I have said this elsewhere on this thread, but just to reemphasize: the person that Brendan met had absolutely nothing to do with DTrace -- to the point that when he told this story to me, I didn't even recognize the name. (And can't now remember it.) The DTrace team was very small (there were three of us), and the community of early DTrace users inside of Sun -- the earliest folks who could rightfully call themselves DTrace experts -- can be seen in the acknowledgements section of our 2004 USENIX paper.[0]
I am not saying it's factually incorrect. My point is that it includes a lot of Gregg's personal feelings (and maybe was informed incorrectly about the situation) and I'm just not sold that the guy who was assigned to show off Dtrace was the bad guy here
In the article I included my guess about real cause for this: Sun's assumption that any good work had to be from a Sun employee. I'd guess the sequence of events was:
- DTrace is the new hotness, we need it in our UI.
- Everyone's using Brendan's tools, let's add them (so far, so good).
- Oh, why do they say copyright Brendan? He made a mistake: Sun employees should be putting copyright Sun on them. (THIS is the mistake, as I wasn't a Sun employee).
- I'll just delete his name and stick copyright Sun on them all.
- Developer gets picked to go do a world tour (and may genuinely not know what happened).
As for how I was treated: I guessed why in the article as well, the low-key introduction as is the norm in Australia.
As for how you were treated - I don't think the low-key introduction can be fully blamed. The VIP should have known that smart people exist in various places around the world, and sooner or later one does bump into them. When you meet someone knowing absolutely nothing about them (and an introduction doesn't count), and then they start talking intelligently about a topic, then you have one data point (that they have talked intelligently), and you should draw an appropriate conclusion from that. It sounds like the VIP had serious preconception issues.
I worked for a government research lab and it was the same, only work coming from inside the lab was respected and contractor work was looked down upon.

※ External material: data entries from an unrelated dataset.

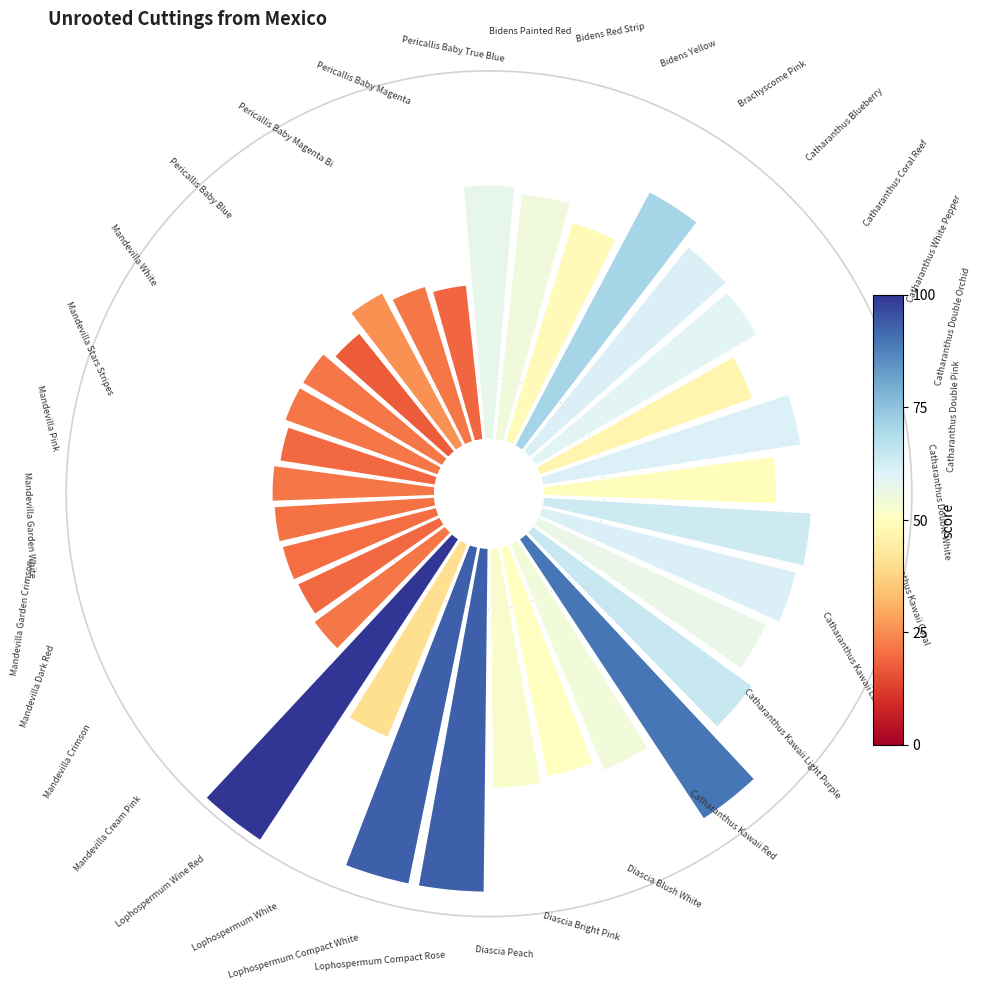

To the nearest percent, what is the difference between the largest and smallest slice percentages?

3%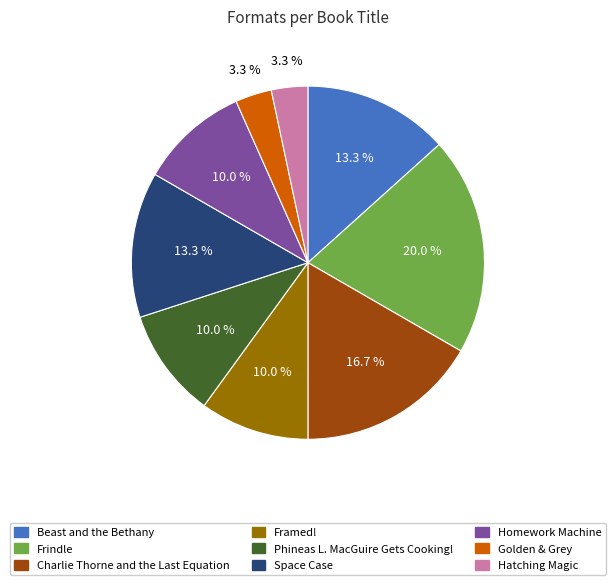

Which slice is the largest?

Frindle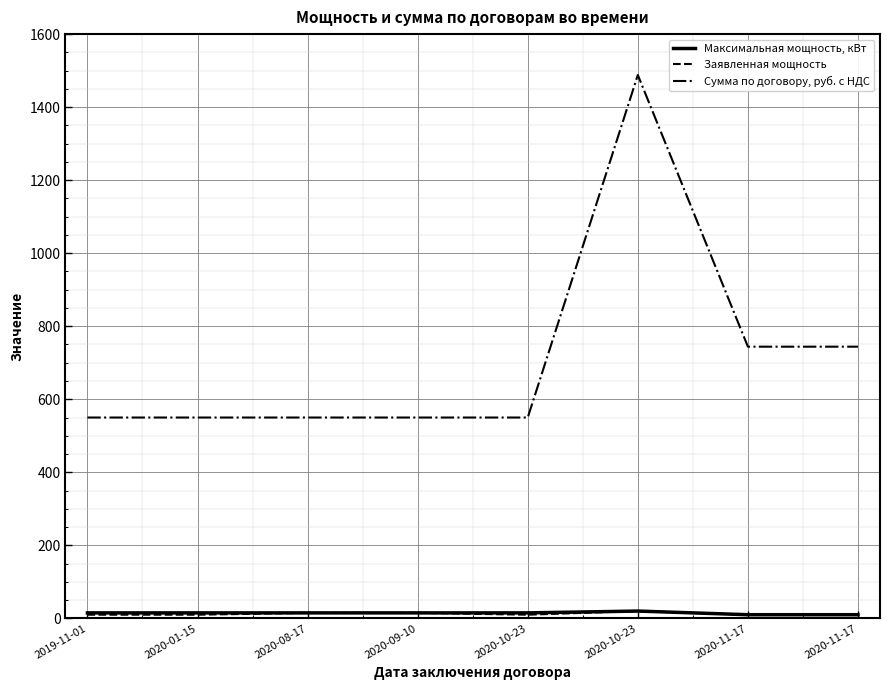

Is this an area chart (filled region under the line)?

No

That's really interesting, since you were so close to Sun they actually thought you were a Sun employee!
The example in the article is an exception but, companies (including Sun) are generally very careful about using open source, and using it without attribution would be the exception not the rule.
Large companies are slow, indeed. In the late 90s I wrote a few operating system plugins (nss_ldap, pam_ldap, GSS SASL plugin for the Netscape directory server) which were eventually obsoleted by native Solaris equivalents. The Sun versions were on the whole better engineered, if less flexible, because their OS team had a depth of experience that I didn't have at the time.
How is information in this blog related to Wikipedia article on DTrace [1] where one can read "DTrace is ... originally created by Sun Microsystems" and "Original author(s): Bryan Cantrill, Adam Leventhal, Mike Shapiro (Sun Microsystems)"?
Quite simply, it is not. The author is not claiming to have written DTrace, but rather, tools that made use of DTrace. From the introduction: "Sun Microsystems had just released DTrace" and "I was busy writing and publishing advanced performance tools using DTrace".
Sun developed DTrace the kernel building blocks, Brendan Gregg became an expert on it and made scripts that actually did useful stuff with them. The VIP was selling a GUI around Brendan Gregg’s scripts.
Brendan was the most amazing and prolific user of DTrace, from very early on. Brendan did not create DTrace, but in a sense he "made DTrace" what it is. And not just DTrace, but eBPF.
What do you mean? Brendan didn't create DTrace, he created DTraceToolkit and this VIP took his work and presented it as his own new DTrace-based product.
(Just to be clear, there was no license violation involved in this case; just a lack of awareness of the provenance of the open source software they were using.)